Every year around this time, I sit down and try to write a blog post about my work anniversary at Autodesk. For the last five years, I have never published any of those blog posts. This is due to a mix of reasons, but mainly one: I write a lot of posts that I never publish because I feel there is too much noise. Second, it merges with my holidays, and then it's too late to publish.
This year, as it's my fifth anniversary, I've promised myself I will publish it no matter what. In the last two years, Product Management has become more popular among the AECO folks. More often now, I get contacted through LinkedIn about how I transitioned to my current role. My answer is always the same: this just happened to me; I didn’t aim for this. At some point, I will write a blog post about product, but today's post is about Autodesk and my career.
When I was 23 and studying architectural engineering in Copenhagen, I loved expressing architecture through technology. This was through a very early-stage Revit at the time (2008), Rhino, and Grasshopper. One of my good friends, who is now a very talented software engineer, mentioned to me, “You know you don’t have to work for architects all your life, right? You know you can move to a technology company.” He saw how much I enjoyed the intersection of technology and architecture/construction and encouraged me to pursue a career in that intersection. Fast forward to me moving to London, my career was fully immersed in that edge connecting two worlds that, for me, never made sense separated.

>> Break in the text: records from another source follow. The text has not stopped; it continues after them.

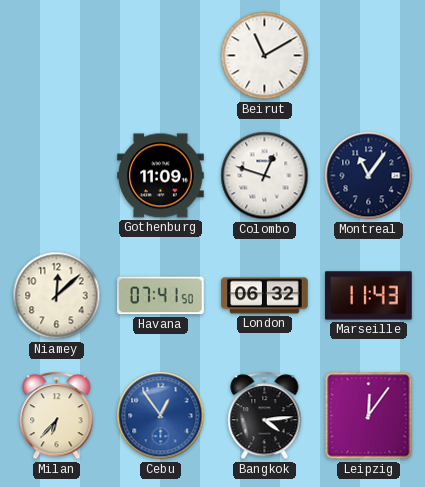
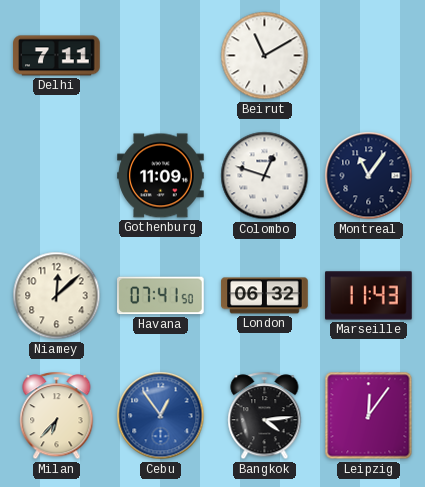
Delhi: none -> 7:11
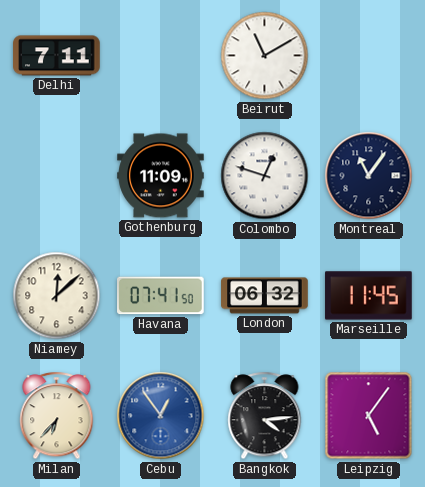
Marseille: 11:43 -> 11:45
Leipzig: 12:06 -> 5:06
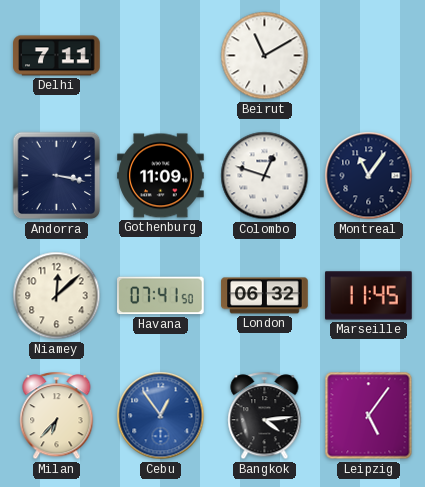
Andorra: none -> 3:17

I need to point out that, for those who don’t know, I have made multiple parallel moves in my career. I didn’t study architecture as my first major. I did Art History. I wanted to be a curator and loved contemporary art, again in the intersection of art, experience, and performance, like Bill Viola.
Throughout my life, something I struggle to understand is why humans place knowledge into buckets of categories that don't really make sense to those of us curious about everything. My career has been a mix of fulfilling that curiosity, continuously learning, and adapting to things that are not familiar while still somehow connected to the next one. In my head, the progression from art to architecture to construction to technology has been a very logical sequence because all of them are present in one another somehow.
When the opportunity to work at Autodesk came along, I was working on the biggest project of my career in terms of size and budget, with probably the most ambitious requirements. A part of me remembered my friend's comment, and my gut feeling said, “do it.” I admit that most of my career decisions have been based on gut feelings. I also thought, “I’ll fix these products” – little did I know how challenging it is to build software products for AECO.
I will bluntly admit it was one of the best decisions I’ve ever made. In the past years at Autodesk, I have worked with the smartest people in my career. It required me to adapt to very different ways of working, learn from many cultures, and overall gave me the opportunity to work on products that many of my old construction colleagues use today. I get to have an impact on the industry I love in a different way, and at the moment with Tandem, to work on early-stage technology with a truly amazing team.
Now time for holidays before I embark into another year at Tandem and Autodesk.